I grew up with snakes, back in the mountains of Virginia and there was hardly a day in the summer that I did not see a snake of some kind. I hated snakes as a child growing up and no matter what people say, they will never make me like snakes.
The only thing snakes do at our farm is make themselves a nuisance by murdering our rare beloved chickens. I repeat I hate snakes and I will kill each and every one I see because they eat my fertile eggs, they eat my chicks, and they kill my pullets and hens. According to 'South Carolina Living' "Rat snakes are called chicken snakes in some areas because they will indeed eat as many chicken eggs and chicks as they can get their mouths on. If you pick up a wild rat snake, it will almost assuredly bite you and likely leave small puncture wounds that will hurt, but their bite is not venomous." We've been very successful protecting our flocks from every predator except snakes.
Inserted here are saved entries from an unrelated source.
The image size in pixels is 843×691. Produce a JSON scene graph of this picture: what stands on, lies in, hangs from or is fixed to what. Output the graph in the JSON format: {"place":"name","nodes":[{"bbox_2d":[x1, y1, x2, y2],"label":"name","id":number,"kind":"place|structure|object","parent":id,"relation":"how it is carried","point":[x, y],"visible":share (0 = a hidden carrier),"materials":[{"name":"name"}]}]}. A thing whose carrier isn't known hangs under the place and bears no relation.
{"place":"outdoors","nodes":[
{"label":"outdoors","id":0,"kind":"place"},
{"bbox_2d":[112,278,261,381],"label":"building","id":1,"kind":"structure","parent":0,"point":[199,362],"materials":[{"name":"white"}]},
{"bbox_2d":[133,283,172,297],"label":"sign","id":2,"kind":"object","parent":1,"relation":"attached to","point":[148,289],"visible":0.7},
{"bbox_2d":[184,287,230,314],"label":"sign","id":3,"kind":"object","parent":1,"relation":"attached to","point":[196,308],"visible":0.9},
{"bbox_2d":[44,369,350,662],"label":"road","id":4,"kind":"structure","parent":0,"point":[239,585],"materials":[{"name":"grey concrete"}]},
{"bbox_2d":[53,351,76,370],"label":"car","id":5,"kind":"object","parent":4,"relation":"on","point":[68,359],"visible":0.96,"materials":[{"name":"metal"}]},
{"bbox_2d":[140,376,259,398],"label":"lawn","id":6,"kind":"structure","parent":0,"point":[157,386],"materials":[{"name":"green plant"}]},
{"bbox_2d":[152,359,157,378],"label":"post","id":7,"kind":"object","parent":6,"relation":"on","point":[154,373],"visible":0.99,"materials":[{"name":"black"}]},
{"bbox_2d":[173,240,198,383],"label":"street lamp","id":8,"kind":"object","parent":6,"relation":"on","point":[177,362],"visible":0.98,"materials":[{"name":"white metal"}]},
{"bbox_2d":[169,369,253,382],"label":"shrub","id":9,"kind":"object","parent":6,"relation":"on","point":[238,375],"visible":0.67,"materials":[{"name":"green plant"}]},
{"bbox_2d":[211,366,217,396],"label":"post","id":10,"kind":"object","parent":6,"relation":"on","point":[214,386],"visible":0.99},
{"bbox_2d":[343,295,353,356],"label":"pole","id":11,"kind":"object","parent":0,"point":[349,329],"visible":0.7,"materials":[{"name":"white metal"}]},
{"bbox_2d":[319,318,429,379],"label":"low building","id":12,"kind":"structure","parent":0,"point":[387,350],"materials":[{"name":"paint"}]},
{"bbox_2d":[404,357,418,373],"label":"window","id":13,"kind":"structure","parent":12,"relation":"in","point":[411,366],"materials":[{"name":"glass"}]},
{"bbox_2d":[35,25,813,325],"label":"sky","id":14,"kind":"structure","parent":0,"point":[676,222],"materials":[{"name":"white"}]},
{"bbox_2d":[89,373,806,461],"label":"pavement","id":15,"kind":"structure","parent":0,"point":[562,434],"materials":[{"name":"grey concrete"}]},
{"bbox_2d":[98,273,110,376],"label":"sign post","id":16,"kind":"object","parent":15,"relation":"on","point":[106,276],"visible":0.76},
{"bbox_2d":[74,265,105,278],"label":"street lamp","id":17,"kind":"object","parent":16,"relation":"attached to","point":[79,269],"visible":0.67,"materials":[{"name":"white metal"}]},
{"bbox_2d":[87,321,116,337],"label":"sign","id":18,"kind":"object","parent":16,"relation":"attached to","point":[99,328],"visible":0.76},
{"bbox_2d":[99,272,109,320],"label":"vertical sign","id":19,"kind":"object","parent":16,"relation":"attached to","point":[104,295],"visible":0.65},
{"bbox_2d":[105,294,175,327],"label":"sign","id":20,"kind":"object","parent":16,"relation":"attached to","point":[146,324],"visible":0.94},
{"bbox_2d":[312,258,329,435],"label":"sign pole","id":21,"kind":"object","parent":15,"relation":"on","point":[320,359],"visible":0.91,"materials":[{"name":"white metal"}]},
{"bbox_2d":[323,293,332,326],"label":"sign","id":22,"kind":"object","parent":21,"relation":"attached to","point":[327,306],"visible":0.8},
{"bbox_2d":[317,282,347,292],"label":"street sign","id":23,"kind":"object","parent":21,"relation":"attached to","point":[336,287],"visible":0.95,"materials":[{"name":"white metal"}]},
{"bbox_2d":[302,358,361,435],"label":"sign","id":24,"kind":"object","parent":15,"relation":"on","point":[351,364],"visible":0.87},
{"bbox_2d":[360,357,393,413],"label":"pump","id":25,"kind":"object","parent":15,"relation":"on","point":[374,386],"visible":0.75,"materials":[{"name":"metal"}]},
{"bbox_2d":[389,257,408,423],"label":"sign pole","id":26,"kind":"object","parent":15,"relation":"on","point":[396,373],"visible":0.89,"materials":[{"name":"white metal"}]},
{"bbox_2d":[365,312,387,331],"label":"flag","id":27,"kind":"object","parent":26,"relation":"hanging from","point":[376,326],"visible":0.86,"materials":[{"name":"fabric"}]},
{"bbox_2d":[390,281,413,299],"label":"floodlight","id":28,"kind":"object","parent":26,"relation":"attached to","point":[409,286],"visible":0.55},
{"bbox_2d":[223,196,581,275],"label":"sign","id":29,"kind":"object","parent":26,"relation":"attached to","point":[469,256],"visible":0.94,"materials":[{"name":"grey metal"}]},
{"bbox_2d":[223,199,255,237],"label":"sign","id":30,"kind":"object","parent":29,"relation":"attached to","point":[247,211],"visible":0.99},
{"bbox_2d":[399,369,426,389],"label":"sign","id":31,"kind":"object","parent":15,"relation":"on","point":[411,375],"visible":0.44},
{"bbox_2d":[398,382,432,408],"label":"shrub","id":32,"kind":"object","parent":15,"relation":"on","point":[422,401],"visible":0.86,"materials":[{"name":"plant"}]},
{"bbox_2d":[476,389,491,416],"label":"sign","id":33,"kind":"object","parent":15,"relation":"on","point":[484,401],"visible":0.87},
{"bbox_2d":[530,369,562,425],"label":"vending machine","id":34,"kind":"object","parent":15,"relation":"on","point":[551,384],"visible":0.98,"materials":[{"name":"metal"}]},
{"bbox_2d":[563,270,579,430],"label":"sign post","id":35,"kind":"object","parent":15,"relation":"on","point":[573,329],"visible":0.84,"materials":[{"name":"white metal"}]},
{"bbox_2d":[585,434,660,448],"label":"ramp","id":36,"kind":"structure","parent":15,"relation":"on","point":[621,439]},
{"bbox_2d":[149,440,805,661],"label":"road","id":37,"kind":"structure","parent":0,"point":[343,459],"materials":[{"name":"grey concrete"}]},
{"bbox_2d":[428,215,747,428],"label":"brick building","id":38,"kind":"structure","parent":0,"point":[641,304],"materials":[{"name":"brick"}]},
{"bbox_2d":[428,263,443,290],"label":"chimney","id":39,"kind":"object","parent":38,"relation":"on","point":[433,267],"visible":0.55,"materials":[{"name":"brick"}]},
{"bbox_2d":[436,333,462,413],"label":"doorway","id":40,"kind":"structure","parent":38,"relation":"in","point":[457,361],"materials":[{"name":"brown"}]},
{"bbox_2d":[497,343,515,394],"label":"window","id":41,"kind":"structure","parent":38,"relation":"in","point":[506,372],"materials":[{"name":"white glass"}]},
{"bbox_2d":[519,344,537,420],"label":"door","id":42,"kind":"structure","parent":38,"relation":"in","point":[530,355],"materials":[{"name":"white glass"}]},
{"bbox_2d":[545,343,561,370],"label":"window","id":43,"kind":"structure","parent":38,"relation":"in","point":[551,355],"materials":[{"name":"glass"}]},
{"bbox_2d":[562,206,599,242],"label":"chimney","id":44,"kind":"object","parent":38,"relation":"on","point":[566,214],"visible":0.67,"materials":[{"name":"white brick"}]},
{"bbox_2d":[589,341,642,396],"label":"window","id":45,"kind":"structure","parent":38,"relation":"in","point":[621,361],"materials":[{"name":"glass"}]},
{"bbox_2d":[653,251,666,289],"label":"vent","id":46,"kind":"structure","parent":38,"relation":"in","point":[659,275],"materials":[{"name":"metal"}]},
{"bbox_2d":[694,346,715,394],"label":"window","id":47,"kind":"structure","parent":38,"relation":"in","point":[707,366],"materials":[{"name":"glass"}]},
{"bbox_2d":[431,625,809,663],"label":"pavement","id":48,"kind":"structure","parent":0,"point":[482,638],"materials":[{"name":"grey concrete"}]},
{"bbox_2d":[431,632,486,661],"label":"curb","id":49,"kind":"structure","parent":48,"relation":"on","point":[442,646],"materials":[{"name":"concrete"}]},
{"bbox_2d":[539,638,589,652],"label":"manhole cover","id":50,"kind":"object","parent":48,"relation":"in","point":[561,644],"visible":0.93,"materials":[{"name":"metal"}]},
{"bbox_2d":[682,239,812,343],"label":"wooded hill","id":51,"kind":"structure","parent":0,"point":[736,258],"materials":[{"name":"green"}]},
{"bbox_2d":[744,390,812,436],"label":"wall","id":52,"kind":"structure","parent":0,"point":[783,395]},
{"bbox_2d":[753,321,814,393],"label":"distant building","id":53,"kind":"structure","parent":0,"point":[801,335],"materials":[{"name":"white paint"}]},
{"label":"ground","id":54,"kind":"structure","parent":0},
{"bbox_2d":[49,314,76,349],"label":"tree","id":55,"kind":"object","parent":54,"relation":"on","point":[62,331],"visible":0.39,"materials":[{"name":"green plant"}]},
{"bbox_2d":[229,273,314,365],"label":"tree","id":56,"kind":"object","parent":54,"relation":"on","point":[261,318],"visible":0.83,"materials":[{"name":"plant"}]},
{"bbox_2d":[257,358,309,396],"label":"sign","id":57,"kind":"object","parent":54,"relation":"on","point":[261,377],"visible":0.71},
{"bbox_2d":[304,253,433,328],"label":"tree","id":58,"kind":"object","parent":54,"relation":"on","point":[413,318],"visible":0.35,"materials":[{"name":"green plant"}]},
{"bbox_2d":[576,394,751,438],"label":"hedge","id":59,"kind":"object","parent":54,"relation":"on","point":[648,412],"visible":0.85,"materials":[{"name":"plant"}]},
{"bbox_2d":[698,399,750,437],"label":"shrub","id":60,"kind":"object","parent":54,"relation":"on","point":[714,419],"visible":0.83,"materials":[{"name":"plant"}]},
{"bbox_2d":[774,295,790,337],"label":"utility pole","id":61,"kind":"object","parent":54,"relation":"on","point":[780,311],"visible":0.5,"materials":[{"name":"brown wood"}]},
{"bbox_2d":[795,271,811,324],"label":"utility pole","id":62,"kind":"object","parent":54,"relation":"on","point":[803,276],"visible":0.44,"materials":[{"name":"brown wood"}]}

The way you know if it was a snake that killed your chickens, you will see slime over their heads, or their bones will be broken where the snake wrapped around it and crushed their body. What a horrible way for something you love to die.
The value of a chicken at Egg Well Farm far exceeds the value of snakes, which
I’m told serves a purpose. The value of a chicken here at our farm far exceeds any predator, of which all predators serve a purpose. But because a creature serves a purpose does not give any predator the right to kill what belongs to me no matter what kind of predator it is or what kind of purpose it may serve. Our breeder chickens are priceless to us at our farm. We feel that because they have individual personalities, they’re irreplaceable.
I Samuel 17:34-35
The value of a chicken at Egg Well Farm? Priceless!